### Qué se pide:
Continúa el texto sobre la causa animalista de los hermanos Vallejo a partir de su última oración.

### Fuente:
====================

La causa animalista de los hermanos Vallejo
El escritor colombiano Fernando Vallejo, autor de La virgen de los sicarios, es conocido por el compromiso que tiene con la causa animalista; dona parte de los premios que gana a ella y, cada vez que lo entrevistan, aboga por la protección animal. Pero es su hermano, Aníbal, quien pone manos a la obra. Presidente de la Sociedad Protectora de Animales de Medellín y columnista sobre este tema en el diario El Mundo de esa ciudad, aquí explica por qué velar por el derecho de los animales es un asunto de ética.
Paula 1165. Sábado 17 de enero de 2015.
Desde hace un cuarto de siglo que Aníbal Vallejo dedica su vida entera a la lucha y toma de conciencia contra toda clase de maltrato animal.
Cada vez que concede una entrevista o hace una aparición pública, el escritor colombiano Fernando Vallejo intenta crear conciencia a favor de los derechos de los animales y en contra de toda forma de maltrato. "A mí los que me duelen son los animales. A ver, ¿cuántos hay en los evangelios? Hay una piara de cerdos donde dizque se metió el demonio. Un camello que no pasará por el ojo de una aguja. Una culebra símbolo del mal. Y un borriquito, en el que venía Cristo montado el Domingo de Ramos cuando entró en triunfo a Jerusalén. ¿Y qué palabra de amor tuvo Cristo para estos animales? Ni una. No le dio el alma para tanto", dijo en 2003, en el histórico discurso que dio al recibir en Venezuela el premio Rómulo Gallegos. En 2007 fue aún más allá, cuando presentó en México su libro La puta de Babilonia acompañado por veinte perros callejeros e instó al público presente a adoptarlos. El autor de La virgen de los sicarios y El desbarrancadero, además, tiene por norma destinar los premios que obtiene y las regalías de la venta de sus libros a la causa animalista. Lo que poca gente sabe es que, mientras Fernando intenta generar un debate público sobre la cuestión, su hermano menor Aníbal Vallejo Rendón se encarga de poner manos a la obra. Aníbal es el presidente de la Sociedad Protectora de Animales de Medellín, está a punto de cumplir 70 años y desde hace un cuarto de siglo dedica su vida entera a la causa. "La Protectora", como la llama, cariñosa y sintéticamente, se dedica a la lucha y a la toma de conciencia contra toda clase de maltrato animal –desde los experimentos de laboratorio hasta la tracción a sangre, pasando por la tauromaquia y el tráfico de fauna silvestre– e incluso promueve el vegetarianismo. Además de sus tareas de divulgación académica, en su sede alberga perros y gatos que se ofrecen en adopción responsable y entrega una serie de servicios veterinarios a precios populares.

====================

### Datos:
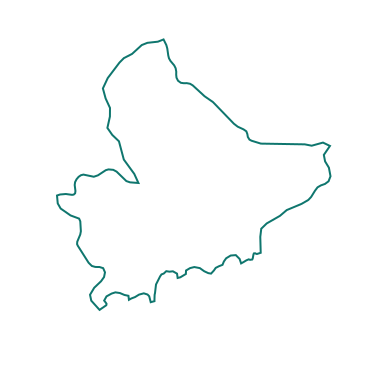 Alpes-Maritimes, Equal Earth projection, rotated 16°
{"feature_id": "FRA-5266", "entity_name": "Alpes-Maritimes", "entity_type": "Metropolitan department", "adm_level": 1, "iso_a3": "FRA", "parent_name": "France", "parent_adm1": "", "projection": "equal_earth", "projection_center": [7.102, 43.917], "detail": "fine", "context": "isolated", "style": "outline", "palette": "teal", "viewbox_px": 384, "rotation_deg": 16, "n_neighbors": 0, "source": "natural_earth", "source_scale": "10m", "svg_char_len": 2181}
<svg xmlns="http://www.w3.org/2000/svg" viewBox="0 0 384 384"><g transform="rotate(16 192 192)"><path d="M319.8,136.7L320.8,138.7L320.3,144.1L317.6,147.6L314.1,150.1L311.4,152.9L309.9,156.8L307.9,163.9L306.0,167.6L300.6,173.2L288.0,183.3L283.1,190.7L272.5,201.6L268.7,208.2L270.0,216.3L274.8,231.5L271.5,233.7L270.5,233.7L269.5,233.5L268.4,234.0L268.3,235.1L268.7,239.2L268.5,240.3L266.5,241.2L265.1,241.1L263.1,242.7L261.0,245.0L258.9,247.1L256.2,243.2L251.5,240.6L246.7,242.4L243.1,246.3L241.8,250.0L241.4,253.6L238.4,255.9L235.7,258.4L234.7,261.4L232.8,265.2L230.0,265.5L225.6,264.8L220.5,263.0L214.9,263.5L211.1,265.7L207.9,269.1L208.7,272.5L204.3,277.2L201.9,278.6L200.1,274.6L195.5,273.5L192.3,274.8L189.1,275.2L187.3,278.2L185.4,279.6L184.6,281.9L182.9,290.8L184.3,299.4L184.4,301.1L185.3,304.7L186.0,307.3L182.7,309.3L179.6,304.0L177.5,302.8L173.6,302.7L169.4,305.2L166.2,308.7L163.0,311.1L161.1,313.0L159.5,309.3L155.5,309.6L150.5,309.0L146.0,309.6L142.7,311.8L138.6,315.9L137.5,320.6L139.6,322.1L140.7,323.1L140.8,324.5L135.6,330.8L125.1,324.2L122.3,318.9L124.4,311.0L129.2,302.8L130.9,298.0L130.5,293.2L127.6,289.7L123.8,289.6L119.7,290.7L116.1,290.7L112.1,288.5L97.1,275.2L95.9,273.8L95.4,271.4L96.3,263.7L96.0,260.4L92.7,251.0L90.8,248.7L81.7,248.0L70.3,244.1L66.1,240.0L63.2,232.6L65.8,230.8L71.3,228.7L77.5,227.8L79.0,227.1L80.0,225.5L79.7,223.2L77.3,217.6L76.9,214.7L77.5,211.6L78.8,208.7L80.6,206.5L82.8,205.2L93.4,204.4L97.0,201.9L103.1,194.8L105.5,193.3L110.2,192.4L113.9,193.2L125.9,199.6L129.8,199.8L138.0,198.1L131.5,190.5L117.5,179.6L107.8,163.4L99.6,159.1L93.0,153.7L92.3,142.1L90.0,133.8L83.2,125.9L77.8,117.0L79.6,105.7L86.6,87.6L89.6,82.1L96.3,75.8L103.2,64.6L108.0,60.9L117.8,56.9L122.6,53.2L126.8,57.8L128.7,60.9L131.6,67.4L133.0,69.8L135.1,71.9L140.0,75.2L142.2,77.6L143.7,80.7L144.5,83.7L145.6,86.4L147.9,88.9L151.2,90.1L154.1,89.7L157.0,88.8L160.3,88.5L163.3,89.3L177.7,96.5L187.4,99.8L213.4,114.8L217.9,116.6L224.3,117.6L227.5,118.7L229.2,121.0L230.5,123.7L232.8,125.8L235.1,126.3L244.9,126.5L287.3,115.1L294.3,114.5L304.3,108.4L311.9,109.7L308.5,120.0L311.5,125.9L316.9,130.9L319.8,136.7Z" fill="none" stroke="#0f766e" stroke-width="2"/></g></svg>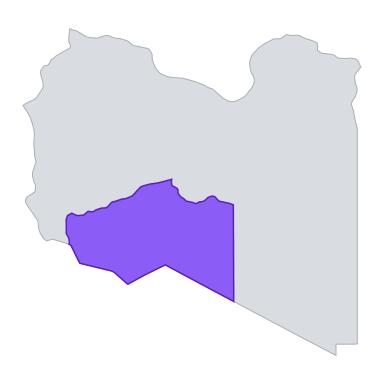 where Murzuq sits in Libya
{"feature_id": "LBY-2969", "entity_name": "Murzuq", "entity_type": "Municipality", "adm_level": 1, "iso_a3": "LBY", "parent_name": "Libya", "parent_adm1": "", "projection": "mercator", "projection_center": [15.489, 24.47], "detail": "fine", "context": "in_parent", "style": "filled", "palette": "violet", "viewbox_px": 384, "rotation_deg": 0, "n_neighbors": 0, "source": "natural_earth", "source_scale": "10m", "svg_char_len": 5085}
<svg xmlns="http://www.w3.org/2000/svg" viewBox="0 0 384 384"><path d="M27.5,102.6L30.0,101.3L33.6,99.8L35.5,98.7L36.3,97.7L39.0,93.9L40.4,91.8L42.4,88.9L43.2,86.8L43.2,85.0L42.9,82.7L41.4,77.2L40.2,71.9L41.2,69.9L41.9,68.9L43.6,66.4L44.3,65.9L47.9,65.1L49.4,63.4L50.5,61.3L50.7,60.2L52.3,59.1L54.2,57.9L55.4,56.4L59.2,54.1L62.7,52.0L66.7,49.8L69.9,48.0L70.5,46.5L70.5,45.2L68.8,42.2L68.8,38.7L68.9,35.8L69.1,34.0L69.8,29.2L69.9,28.5L73.1,30.1L76.4,30.8L86.4,36.8L89.5,37.5L96.5,38.2L104.7,35.8L107.8,35.3L113.2,37.6L115.6,38.3L119.6,38.5L126.4,40.5L128.1,41.3L132.1,44.6L134.0,45.6L148.2,48.6L150.1,50.6L152.1,54.4L152.2,59.2L153.3,62.6L155.0,67.1L157.1,70.2L159.5,72.8L162.2,74.5L168.4,76.9L175.4,77.8L182.4,78.1L194.5,81.5L204.8,85.3L207.3,87.2L212.5,89.0L222.7,98.0L228.4,101.1L232.4,101.7L236.0,101.1L242.3,98.0L245.0,96.2L251.4,88.4L253.5,84.4L254.3,81.5L254.1,78.6L253.3,76.0L251.5,73.2L250.3,69.6L249.5,63.0L250.5,58.5L251.7,55.7L253.7,53.0L259.0,47.6L264.3,43.8L273.7,38.9L279.2,38.8L281.5,38.3L286.0,34.8L287.8,34.6L290.3,35.5L297.7,35.2L301.0,36.2L304.9,38.4L309.8,39.8L313.3,41.1L317.0,42.8L317.9,47.2L317.4,48.4L317.4,50.1L321.2,53.1L332.1,54.5L334.2,55.3L337.2,57.5L339.2,58.2L346.7,58.5L351.0,58.1L355.2,58.9L356.7,59.6L358.3,61.4L360.2,65.7L361.0,67.1L360.1,67.8L359.0,69.3L358.2,70.7L356.3,72.8L354.6,75.1L354.8,78.5L355.1,82.0L356.2,85.3L357.2,89.0L356.9,91.5L356.1,94.5L355.1,96.9L351.9,102.1L351.4,103.3L351.6,105.0L353.6,111.0L353.7,112.9L354.9,118.8L356.0,123.6L357.1,127.3L357.3,128.3L357.3,133.8L357.3,139.3L357.3,144.7L357.3,150.2L357.3,155.6L357.3,161.0L357.3,166.4L357.3,171.8L357.3,177.2L357.3,182.6L357.3,188.0L357.3,193.3L357.3,198.7L357.3,204.0L357.3,209.3L357.3,214.7L357.3,220.0L357.3,225.3L357.3,230.5L357.3,235.8L357.3,241.1L357.3,246.4L357.3,251.6L357.3,256.8L357.3,262.1L357.3,267.3L357.3,272.5L357.3,277.7L357.3,282.9L357.3,288.1L357.3,293.3L357.3,298.4L357.3,309.9L357.3,321.3L357.3,332.7L357.3,344.0L357.2,344.0L351.8,344.2L346.5,344.2L341.3,344.2L336.0,344.1L336.0,347.0L336.0,349.8L336.0,352.6L336.0,355.5L325.8,350.1L315.6,344.7L305.3,339.4L295.1,334.0L284.9,328.6L274.7,323.2L264.5,317.8L254.2,312.4L244.0,306.9L233.8,301.5L223.6,296.1L213.4,290.6L203.1,285.2L192.9,279.7L182.7,274.2L172.5,268.7L165.4,264.9L157.8,268.6L151.8,271.5L144.0,275.3L134.9,280.3L128.0,284.1L127.7,284.1L127.4,284.0L120.2,277.5L114.5,272.5L112.0,271.1L101.4,268.5L90.8,265.9L79.7,263.2L77.7,259.1L75.4,254.5L72.4,248.7L70.5,245.2L69.9,244.6L61.4,241.8L52.4,239.1L47.1,240.8L46.2,240.6L44.7,239.6L43.2,238.2L42.4,236.2L40.3,233.5L38.4,227.4L38.2,222.5L37.8,220.7L33.1,213.8L28.8,207.5L26.0,203.3L25.4,201.4L25.8,199.1L26.9,197.0L31.0,194.5L34.8,191.8L35.3,189.9L35.5,184.7L34.3,183.1L33.4,180.0L32.5,175.8L32.4,173.1L34.0,167.8L36.0,162.2L34.7,156.0L33.8,143.5L34.4,133.6L33.9,130.0L33.6,128.4L32.3,123.7L30.8,118.9L30.1,117.2L28.1,113.3L24.8,108.4L23.0,105.4L25.4,103.8L27.5,102.6Z" fill="#d9dde1" stroke="#a8b0b8" stroke-width="1"/><path d="M233.7,301.5L233.3,301.2L230.6,299.8L228.0,298.4L225.3,297.0L222.7,295.6L220.1,294.2L217.4,292.8L214.8,291.4L212.2,290.0L209.5,288.6L206.9,287.2L204.3,285.8L201.6,284.4L199.0,283.0L196.4,281.5L193.7,280.1L191.1,278.7L188.5,277.3L185.8,275.9L183.2,274.5L180.6,273.1L177.9,271.6L175.3,270.2L172.6,268.8L170.0,267.4L167.4,266.0L165.4,264.9L165.0,265.0L164.1,265.5L162.8,266.1L161.6,266.7L160.4,267.3L159.1,267.9L157.9,268.5L156.7,269.1L155.4,269.7L154.2,270.3L153.0,270.9L151.7,271.5L150.5,272.1L149.3,272.7L148.1,273.4L146.8,274.0L145.6,274.6L144.4,275.2L144.0,275.4L140.3,277.4L136.7,279.4L133.0,281.4L129.4,283.4L128.0,284.1L127.7,284.1L127.4,284.0L126.4,283.1L123.7,280.7L121.1,278.4L118.4,276.0L115.7,273.6L114.5,272.5L112.0,271.1L109.9,270.6L108.0,270.1L106.1,269.7L104.2,269.2L102.3,268.7L100.5,268.3L98.6,267.8L96.7,267.4L94.8,266.9L92.9,266.5L91.1,266.0L89.2,265.5L87.3,265.1L85.4,264.6L83.5,264.2L81.6,263.7L79.8,263.2L78.1,259.9L76.6,256.9L74.2,252.0L74.2,251.9L72.7,248.8L71.2,245.8L70.6,245.0L69.9,244.7L69.1,244.4L69.3,241.2L68.8,238.1L66.2,233.3L66.3,228.9L66.3,224.0L66.2,219.4L67.6,215.5L71.8,213.2L75.6,215.0L77.4,215.6L81.4,215.3L83.8,215.0L86.0,213.1L88.2,211.3L91.1,211.8L93.8,211.5L95.5,210.1L97.5,209.4L101.0,208.2L106.1,207.8L108.3,206.2L110.5,203.5L112.0,202.1L116.0,201.1L121.7,199.1L125.9,198.6L128.4,197.6L132.1,196.0L134.6,193.5L136.8,191.0L139.0,188.7L140.7,186.9L143.9,185.7L146.5,185.0L150.3,184.0L154.4,183.5L158.4,182.8L160.7,182.3L171.7,179.3L171.5,181.0L171.5,182.8L171.7,184.8L172.6,186.0L173.7,186.5L175.6,187.5L176.8,188.2L178.0,189.9L177.9,192.4L179.0,194.8L181.3,197.2L182.9,198.1L184.6,199.4L185.8,201.0L189.1,201.7L192.7,202.5L195.8,203.7L197.6,202.9L199.2,201.9L201.9,201.7L203.7,201.2L206.5,199.1L207.4,197.9L209.8,196.7L212.8,196.0L215.3,197.1L217.2,199.4L219.4,201.4L221.5,201.6L224.0,202.2L227.3,202.9L230.2,203.6L232.4,204.4L233.3,204.8L233.4,216.6L233.4,228.3L233.5,240.0L233.5,251.6L233.6,263.2L233.6,274.8L233.7,286.3L233.7,297.7L233.7,298.0L233.7,298.5L233.7,298.9L233.7,299.2L233.7,299.4L233.7,299.7L233.7,301.5Z" fill="#8b5cf6" stroke="#5b21b6" stroke-width="1.5"/></svg>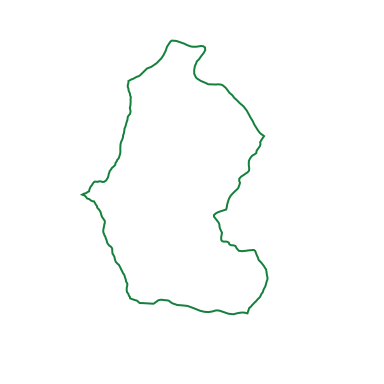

====================

### Respuesta:
"¿Cómo se le ocurrió venir a verme, si lo que yo hago le importa a muy poca gente, incluso aquí mismo en Medellín?", pregunta. Como suele suceder con aquellos que sienten que cumplen con un mandato moral, ni siquiera esa desesperanza hará que deje de hacer lo que entiende que debe ser hecho.
Artista plástico retirado ("ya no me interesa", dice por toda explicación), Aníbal invita con un café expreso bien colombiano que prepara para nosotros Natalia, la mayor de sus hijas. Mientras esperamos el café, dice que detecta dos momentos fundacionales para su compromiso actual, dos historias que lo constituyeron, y él mismo se encarga de ponerle título a cada una. La primera se llama: El dolor del rechazo.
"Vivía en un apartamento en una gran construcción, la segunda construcción importante que se hizo en Medellín, con edificios de cinco niveles, torres y torres… Por aquella época conocí a un pintor y escultor muy importante, Justo Arosemena, y nos hicimos muy amigos. Era mayor que yo, pero teníamos una buena relación basada en nuestro común interés por el arte. Justo me regaló un fox terrier: entonces empezó la presión de la administración y de los vecinos para que yo sacara al animal de mi apartamento. No tenía una visión general de la problemática de los animales, pero consideraba que aquella era una agresión al desarrollo de la individualidad. Inicié un proceso penal, un litigio, y lo gané. Allí me tocó experimentar el dolor del rechazo. El de la violencia tácita, la que no se ve. 'Sáquelo / pero ¿adónde? / ¡No importa, ¡llevéselo!'. Violencia por omisión de quienes querían obligarme a ser violento. Una autoridad que determina en un juzgado, en una estación de policía, que usted tiene que salir del animal. Usted no sabe adónde se lo va a llevar, pero a nadie le importa, y entonces termina en la calle, donde se reproduce o lo atropella un carro".
La segunda historia se llama: El dolor de la violencia.
"Tras el episodio judicial, seguí con mi vida normal hasta que un día, yendo para la universidad, me encontré en una situación difícil con un animal en la calle. Y me dije ¿Qué hago? ¿Miro para el otro lado, me hago el indiferente, o asumo mi responsabilidad?".
¿Qué fue lo que pasó?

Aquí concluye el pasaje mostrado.